Input data:
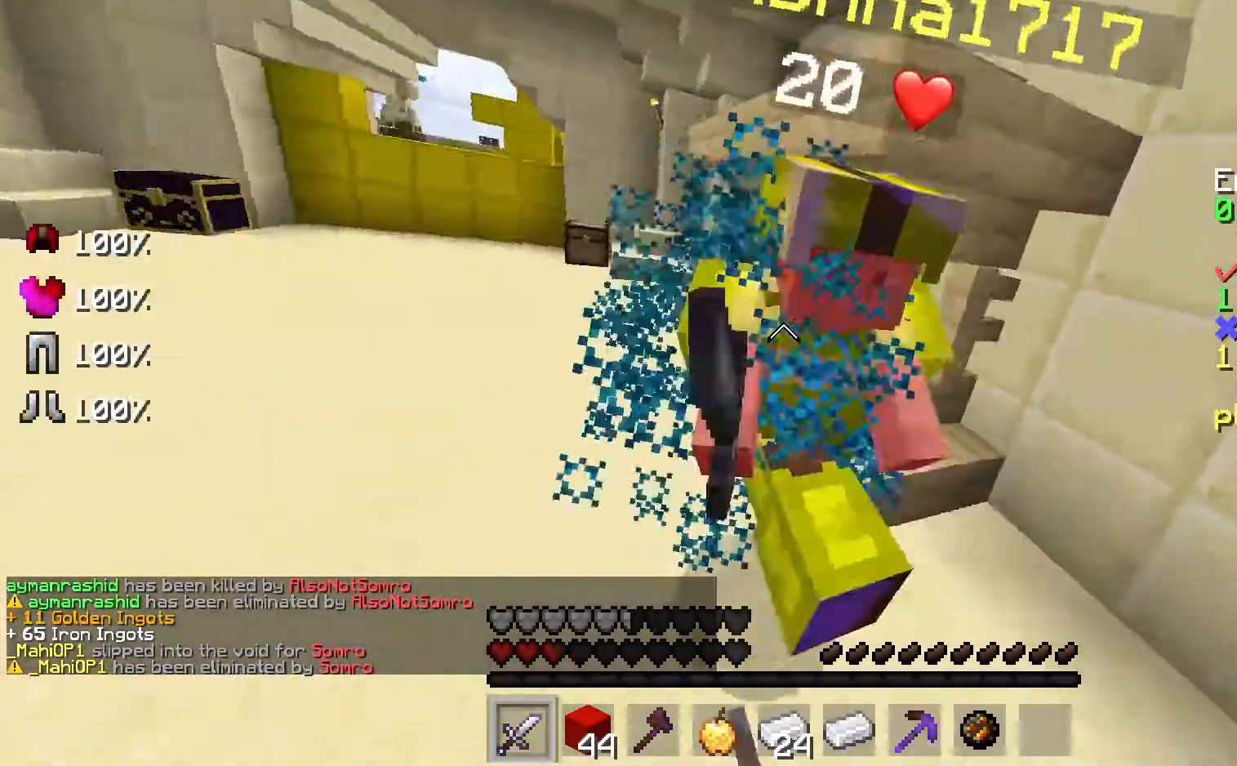
{"keys": ["w"], "mouse": [], "events": [[33, "mouse_left", "up"], [100, "mouse_left", "down"], [133, "d", "down"], [167, "mouse_left", "up"], [167, "w", "up"], [233, "mouse_left", "down"], [300, "d", "up"], [333, "mouse_left", "up"], [400, "mouse_left", "down"], [400, "w", "down"], [467, "mouse_left", "up"]]}
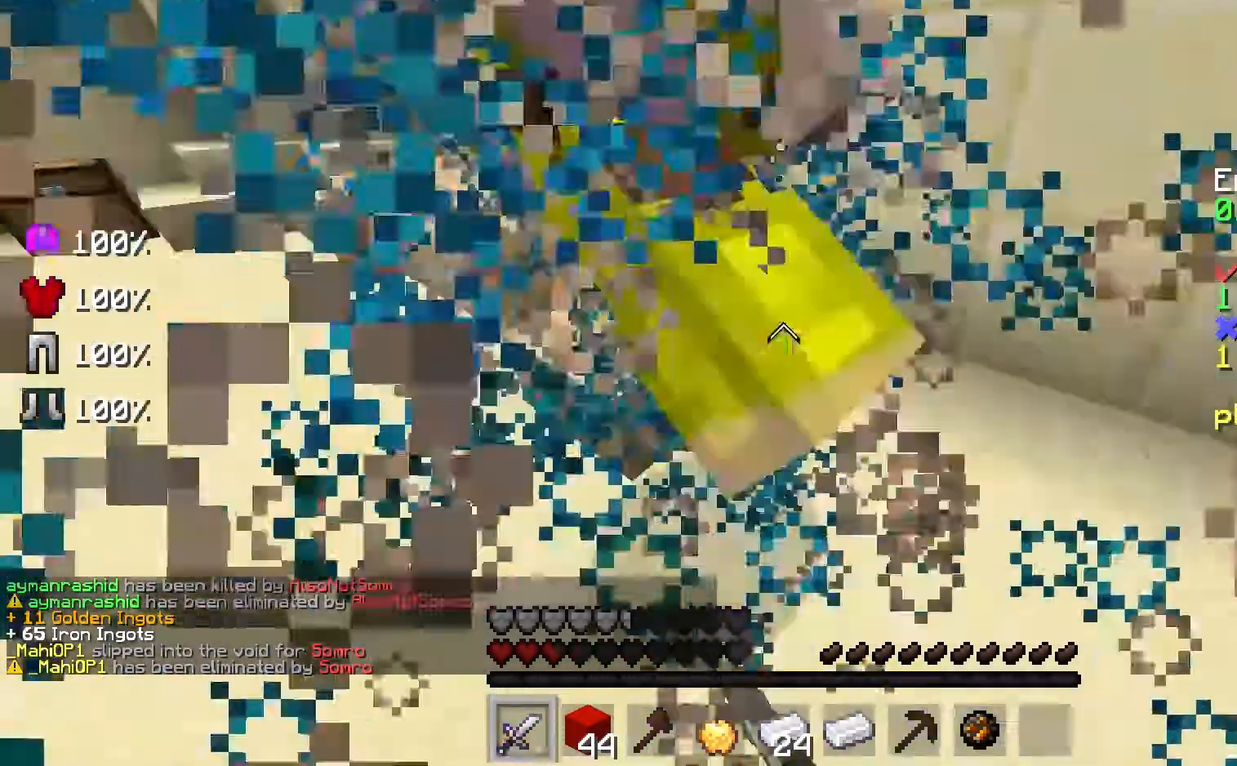
{"keys": ["a", "w"], "mouse": ["left"], "events": [[33, "a", "down"], [33, "mouse_left", "down"], [100, "w", "up"], [200, "s", "down"], [233, "s", "up"], [300, "mouse_left", "up"], [333, "mouse_left", "down"], [367, "w", "down"], [433, "mouse_left", "up"], [500, "mouse_left", "down"]]}
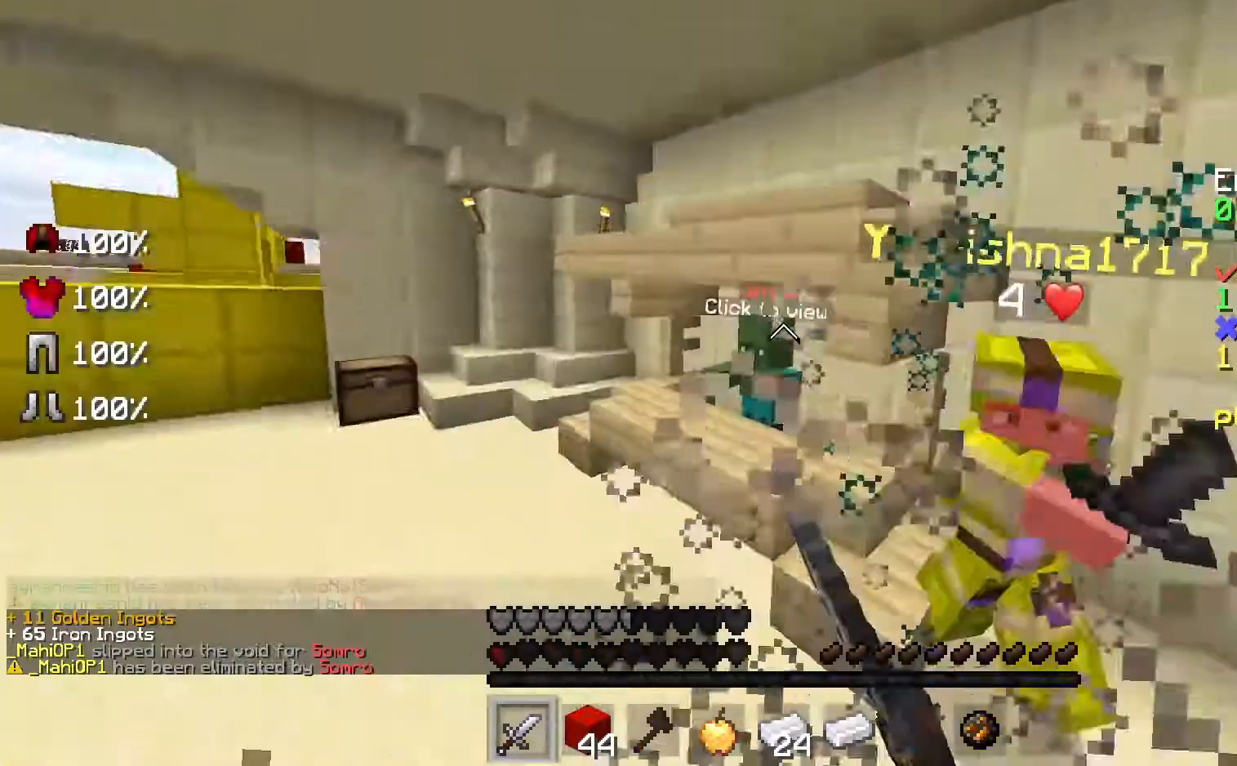
{"keys": ["w"], "mouse": ["left"], "events": [[67, "a", "up"], [67, "mouse_left", "up"], [133, "mouse_left", "down"], [233, "d", "down"], [233, "mouse_left", "up"], [300, "mouse_left", "down"], [333, "d", "up"], [400, "mouse_left", "up"], [467, "mouse_left", "down"]]}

Requirement: Your answer must contain the full data, repeated exactly, without pictures.

Exercise answer:
{"keys": ["w"], "mouse": [], "events": [[33, "mouse_left", "up"], [100, "mouse_left", "down"], [133, "d", "down"], [167, "mouse_left", "up"], [167, "w", "up"], [233, "mouse_left", "down"], [300, "d", "up"], [333, "mouse_left", "up"], [400, "mouse_left", "down"], [400, "w", "down"], [467, "mouse_left", "up"]]}
{"keys": ["a", "w"], "mouse": ["left"], "events": [[33, "a", "down"], [33, "mouse_left", "down"], [100, "w", "up"], [200, "s", "down"], [233, "s", "up"], [300, "mouse_left", "up"], [333, "mouse_left", "down"], [367, "w", "down"], [433, "mouse_left", "up"], [500, "mouse_left", "down"]]}
{"keys": ["w"], "mouse": ["left"], "events": [[67, "a", "up"], [67, "mouse_left", "up"], [133, "mouse_left", "down"], [233, "d", "down"], [233, "mouse_left", "up"], [300, "mouse_left", "down"], [333, "d", "up"], [400, "mouse_left", "up"], [467, "mouse_left", "down"]]}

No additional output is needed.